Sementara itu, penguji internal terdiri dari Prof. Dr. Asna Aneta, M.Si dan Dr. Yanti Aneta, S.Pd., M.Si, serta penguji eksternal Prof. Dr. Bambang Supriyono, MS, Guru Besar Administrasi Publik Universitas Brawijaya.
Koordinator Program Doktor Administrasi Publik, Dr. Yanti Aneta, S.Pd., M.Si, dalam pernyataannya menyampaikan apresiasi atas kontribusi penelitian yang dihasilkan. Ia menilai bahwa model yang ditawarkan memiliki nilai strategis baik secara akademik maupun praktis.

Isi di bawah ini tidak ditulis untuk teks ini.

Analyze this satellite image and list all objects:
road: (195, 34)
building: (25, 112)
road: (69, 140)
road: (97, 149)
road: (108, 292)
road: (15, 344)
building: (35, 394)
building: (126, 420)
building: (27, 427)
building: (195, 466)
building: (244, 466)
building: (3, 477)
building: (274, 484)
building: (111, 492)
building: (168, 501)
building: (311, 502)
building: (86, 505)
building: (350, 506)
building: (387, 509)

“Penelitian ini tidak hanya memperkaya khazanah keilmuan administrasi publik, tetapi juga memberikan solusi konkret terhadap permasalahan pelayanan perizinan di daerah. Pendekatan Simpul GRACE yang ditawarkan menjadi inovasi yang relevan dalam memperkuat kolaborasi lintas sektor dan mendekatkan pelayanan kepada masyarakat,” ungkapnya.

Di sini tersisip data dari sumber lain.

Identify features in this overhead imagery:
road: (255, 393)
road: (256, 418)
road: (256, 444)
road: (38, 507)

Ia juga berharap hasil penelitian ini dapat diimplementasikan secara berkelanjutan oleh pemerintah daerah, serta menjadi rujukan bagi daerah lain dalam mengembangkan sistem pelayanan perizinan yang lebih efektif dan inklusif.
Model yang ditawarkan tersebut diharapkan dapat menjadi rujukan bagi pemerintah daerah dalam meningkatkan kualitas pelayanan publik, khususnya dalam bidang perizinan usaha, sekaligus mendorong pertumbuhan ekonomi daerah melalui peningkatan legalitas UMKM.